Ballen wrote in a paper on Pakistan that "the U.S. must now
do nothing less than spearhead a response similar to the one that
followed the tsunami - for self-evident and overwhelming humanitarian
reasons and for the long-term national security of the United
States itself."
Polls by
the Pew Global Survey this year showed that 51 percent of Pakistanis
have a favorable impression of bin Laden and only 23 percent are
favorable toward the United States.
According
to Ballen, "the humanitarian crisis in Pakistan is deepening,
yet the world's response is not.

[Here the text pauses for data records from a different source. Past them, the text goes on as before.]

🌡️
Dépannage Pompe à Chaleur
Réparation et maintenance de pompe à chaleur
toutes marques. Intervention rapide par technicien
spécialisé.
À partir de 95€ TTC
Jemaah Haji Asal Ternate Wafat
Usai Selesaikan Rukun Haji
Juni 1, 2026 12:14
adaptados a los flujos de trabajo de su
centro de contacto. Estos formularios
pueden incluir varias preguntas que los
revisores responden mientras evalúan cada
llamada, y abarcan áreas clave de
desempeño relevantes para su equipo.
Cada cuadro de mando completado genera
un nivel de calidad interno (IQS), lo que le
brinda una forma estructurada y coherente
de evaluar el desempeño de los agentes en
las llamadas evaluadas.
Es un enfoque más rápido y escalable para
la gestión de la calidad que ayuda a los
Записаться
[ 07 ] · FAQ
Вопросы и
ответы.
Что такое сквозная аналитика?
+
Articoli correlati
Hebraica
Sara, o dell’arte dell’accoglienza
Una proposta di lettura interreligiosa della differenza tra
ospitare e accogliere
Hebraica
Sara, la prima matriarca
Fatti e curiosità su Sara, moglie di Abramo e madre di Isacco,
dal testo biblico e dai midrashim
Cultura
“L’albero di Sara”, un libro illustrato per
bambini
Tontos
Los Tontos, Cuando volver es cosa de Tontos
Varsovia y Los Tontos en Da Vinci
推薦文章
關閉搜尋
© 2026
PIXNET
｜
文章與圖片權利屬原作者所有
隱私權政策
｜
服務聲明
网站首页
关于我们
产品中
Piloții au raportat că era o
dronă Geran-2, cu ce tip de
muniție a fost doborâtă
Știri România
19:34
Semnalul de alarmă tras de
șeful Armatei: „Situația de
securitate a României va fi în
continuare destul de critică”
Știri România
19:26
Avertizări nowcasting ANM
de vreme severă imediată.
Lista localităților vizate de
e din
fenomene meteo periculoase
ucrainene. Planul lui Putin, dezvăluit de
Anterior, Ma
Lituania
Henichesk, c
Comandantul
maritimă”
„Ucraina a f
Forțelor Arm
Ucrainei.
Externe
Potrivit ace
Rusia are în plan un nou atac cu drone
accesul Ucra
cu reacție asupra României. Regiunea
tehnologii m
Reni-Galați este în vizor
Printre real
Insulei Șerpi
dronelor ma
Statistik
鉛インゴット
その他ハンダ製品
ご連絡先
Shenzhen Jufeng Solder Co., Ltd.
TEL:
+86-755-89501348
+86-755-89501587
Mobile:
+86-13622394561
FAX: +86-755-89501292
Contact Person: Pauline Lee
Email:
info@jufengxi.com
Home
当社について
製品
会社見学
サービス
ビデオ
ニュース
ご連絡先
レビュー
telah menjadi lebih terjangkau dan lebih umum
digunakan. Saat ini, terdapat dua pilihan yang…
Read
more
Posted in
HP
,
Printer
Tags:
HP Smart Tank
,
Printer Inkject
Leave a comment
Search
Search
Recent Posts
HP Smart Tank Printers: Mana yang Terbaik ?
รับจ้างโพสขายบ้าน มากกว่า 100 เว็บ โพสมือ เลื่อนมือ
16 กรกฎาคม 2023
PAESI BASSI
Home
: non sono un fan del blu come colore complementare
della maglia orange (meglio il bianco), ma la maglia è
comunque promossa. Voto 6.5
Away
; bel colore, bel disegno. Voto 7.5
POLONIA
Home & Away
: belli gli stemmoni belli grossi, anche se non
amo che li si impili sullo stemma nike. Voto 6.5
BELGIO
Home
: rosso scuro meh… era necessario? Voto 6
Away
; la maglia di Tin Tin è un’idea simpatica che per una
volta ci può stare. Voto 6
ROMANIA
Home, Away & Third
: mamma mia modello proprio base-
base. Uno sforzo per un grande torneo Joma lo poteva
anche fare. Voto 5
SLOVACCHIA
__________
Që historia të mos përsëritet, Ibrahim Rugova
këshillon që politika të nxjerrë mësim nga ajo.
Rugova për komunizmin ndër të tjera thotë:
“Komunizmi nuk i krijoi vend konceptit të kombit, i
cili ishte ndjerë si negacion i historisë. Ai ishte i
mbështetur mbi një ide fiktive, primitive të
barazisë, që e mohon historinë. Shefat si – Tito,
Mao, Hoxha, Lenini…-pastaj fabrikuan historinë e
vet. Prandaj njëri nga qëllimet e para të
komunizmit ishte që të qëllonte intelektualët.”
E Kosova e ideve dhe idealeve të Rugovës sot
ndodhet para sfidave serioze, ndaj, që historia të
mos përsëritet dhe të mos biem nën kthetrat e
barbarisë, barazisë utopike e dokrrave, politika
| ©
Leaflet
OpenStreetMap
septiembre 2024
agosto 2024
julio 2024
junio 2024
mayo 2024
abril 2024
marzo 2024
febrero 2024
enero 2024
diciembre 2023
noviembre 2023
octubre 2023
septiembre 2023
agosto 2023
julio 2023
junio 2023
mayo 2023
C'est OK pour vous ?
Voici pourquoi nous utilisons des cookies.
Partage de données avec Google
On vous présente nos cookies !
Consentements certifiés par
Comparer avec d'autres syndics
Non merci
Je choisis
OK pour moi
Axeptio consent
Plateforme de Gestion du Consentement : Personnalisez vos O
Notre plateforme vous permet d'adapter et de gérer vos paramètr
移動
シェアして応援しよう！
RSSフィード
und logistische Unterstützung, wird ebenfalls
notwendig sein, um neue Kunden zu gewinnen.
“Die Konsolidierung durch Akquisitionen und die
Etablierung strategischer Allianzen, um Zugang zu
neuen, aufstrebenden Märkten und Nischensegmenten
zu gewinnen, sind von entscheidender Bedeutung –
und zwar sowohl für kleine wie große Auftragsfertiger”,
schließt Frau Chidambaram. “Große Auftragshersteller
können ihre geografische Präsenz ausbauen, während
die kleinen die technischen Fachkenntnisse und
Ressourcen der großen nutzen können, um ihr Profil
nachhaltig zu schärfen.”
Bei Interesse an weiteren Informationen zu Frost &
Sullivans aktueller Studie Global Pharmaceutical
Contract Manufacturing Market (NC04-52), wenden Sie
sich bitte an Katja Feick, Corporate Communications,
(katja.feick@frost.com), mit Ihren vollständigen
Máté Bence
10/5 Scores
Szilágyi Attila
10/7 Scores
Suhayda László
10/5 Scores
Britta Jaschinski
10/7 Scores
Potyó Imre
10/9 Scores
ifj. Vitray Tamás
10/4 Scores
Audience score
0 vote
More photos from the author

For the tsunami, there were about
4,000 helicopters donated to ferry life-saving aid, and in Pakistan
there are only 70 - even though there are almost three times as
many people who need food and shelter to survive.
"Similarly,"
Ballen said, "80 percent of the [worldwide] aid that was
pledged for the tsunami was given within the first two weeks,
while Pakistan so far has received only about 12 percent of the
aid pledged, or some $17 million."
As both Hughes
and Ballen told me, the tsunami and the Pakistani disaster present
different aid challenges - and the situation in Pakistan is more
daunting.
"The
tsunami was a one-time event," Hughes observed. "A wave
came in and swept all these people away" - an estimated 200,000
- "and there was very little need for ongoing disaster operations
such as providing medical assistance and transports.
"In
this case, we have a much more extensive ongoing operation ...
in terms of delivering supplies, rescuing people and saving lives.
It's very expensive, which is why we're launching the public-private
partnership."
However,
time is of the essence in Pakistan. An estimated 500,000 people
are without shelter, and the fierce Himalayan winter is about
to close in. The United Nations appealed for $550 million in international
aid, but only $131 million has been pledged, separate from the
U.S. contribution. And the U.N.'s relief coordinator, Jan Egeland,
said, "it's no good to pledge money for reconstruction if
people die before you reconstruct."
A CARE International
official told Newsday that "we can see a second
crisis coming. Winter is on the way and the danger is that people
will freeze to death."
To the extent
that the United States and the rest of the world fall short in
providing aid to Pakistan, Ballen said, the void will be filled
by Muslim groups tied to al Qaeda.
Even Pakistani
Interior Minister Aftab Khan Sherpao had to acknowledge that the
radicals are now "the lifeline of our rescue and relief work,"
Ballen wrote. Despite budgetary pressures and domestic disaster
reconstruction expenses, he urged Congress to authorize Bush to
spend "whatever sums are needed" for Pakistan relief
and for the United States to "take the lead."
"If
we are serious about truly confronting what President Bush rightly
called 'the murderous ideology' of radical Islamicists,"
he wrote, "then we must also take the concrete steps required
to weaken support for the radicals among the people themselves."
The post-tsunami effort shows that we know how to do what's right.
Now, we need to do it again.
Mort
Kondracke is the Executive Editor of Roll Call.